Having weathered the sit in, Nawaz Sharif and his ruling party, the PML-N (or “Noon League” as it is called in Pakistan) began to concentrate on governance. The PML-N seemed to have gotten re entrenched as the local body election results in 2015 and 2016 showed the Noon League in forefront at the grass roots nearly all over Pakistan. The local body election results gave birth to a fresh belief that the PML N will sweep the next general election, to be held in 2018, as no other party in Pakistan seemed strong enough politically to challenge its nationwide strength. PML-N cushioned itself again as a fresh national consensus evolved regarding its leadership prowess.

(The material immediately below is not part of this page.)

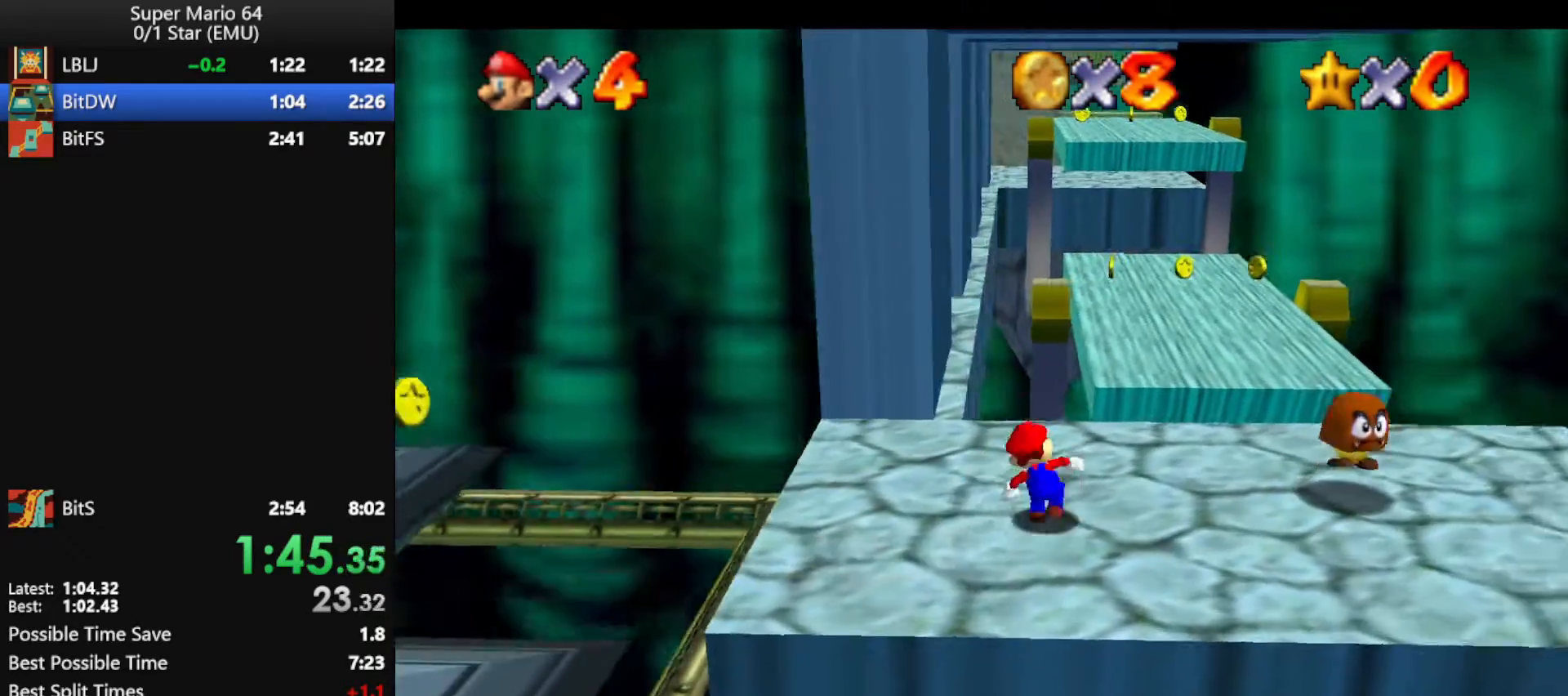
{"buttons": ["A", "Z"], "left_stick": "up-left", "events": [[200, "Z", "down"], [300, "A", "down"], [300, "left_stick", "up-left"]]}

It was at this juncture that the Panama Leaks, an extraneous event, suddenly catapulted Nawaz Sharif’s leadership into crisis which kept getting deeper and deeper as the ruling Party failed to manage the allegation of money laundering by its leader wisely. Nawaz Sharif denied the allegation of money laundering. His denial lacked cogency.  Despite that, PML-N party cadre supported Nawaz, which brought the integrity of the entire party into question. The case is now in Supreme Court amidst an intensive media trial. Every day there are new revelations regarding Sharif family’s ill-gotten wealth as new witnesses surface to tell their first-hand account on TV channels.

The Panama Leaks have shattered the belief that Nawaz Sharif and his PML –N would continue to lead Pakistan beyond 2018. Because of the political mishandling of Panama Leaks at the party cadre level, should Sharif be removed from office due to court verdict or some other development, the fall of the central government is eminent.

A corrosion of consensus weakens not just a polity but also the incumbents, who must rule in the vacuum produced by the shattering of the very consensus they previously enjoyed in office. In addition to suffering from a repeatedly shattered political consensus, Pakistan is plagued by a government whose top executive is besieged by the investigation of money laundering.

At the time of writing, no political party is strong enough to fill the vacuum created by PML-N’s political enfeeblement post Panama Leaks. Meanwhile, as Pakistan moves away from the US, it is forging regional ties rigorously. Pakistan is forging stronger commercial ties with China through CPEC and with Russia through unprecedented joint military exercises. During this period of transition, two of Pakistan’s immediate neighbors, Afghanistan and India, have joined forces against Pakistan. Both are backed by the US, Pakistan’s ally no more yet a country with strong intelligence network inside Pakistan and unprecedented military presence in Central Asia. Pakistan is thus sitting on two fault lines, each crossing the other at critical political junctures.  One fault line is created by the fact that Pakistan’s structural shift away from its traditional ally, the US, is not accompanied by a shift in software application that would end the operation of intensive and extensive US intelligence within Pakistan. The other fault line is the political power vacuum caused repeatedly by the shattering of consensus through events triggered by forces extraneous to Pakistan’s main political function.

Pakistan’s nuclear weapons are indeed relevant to its defense, but the force Pakistan needs to manage its current risks is that of human intelligence.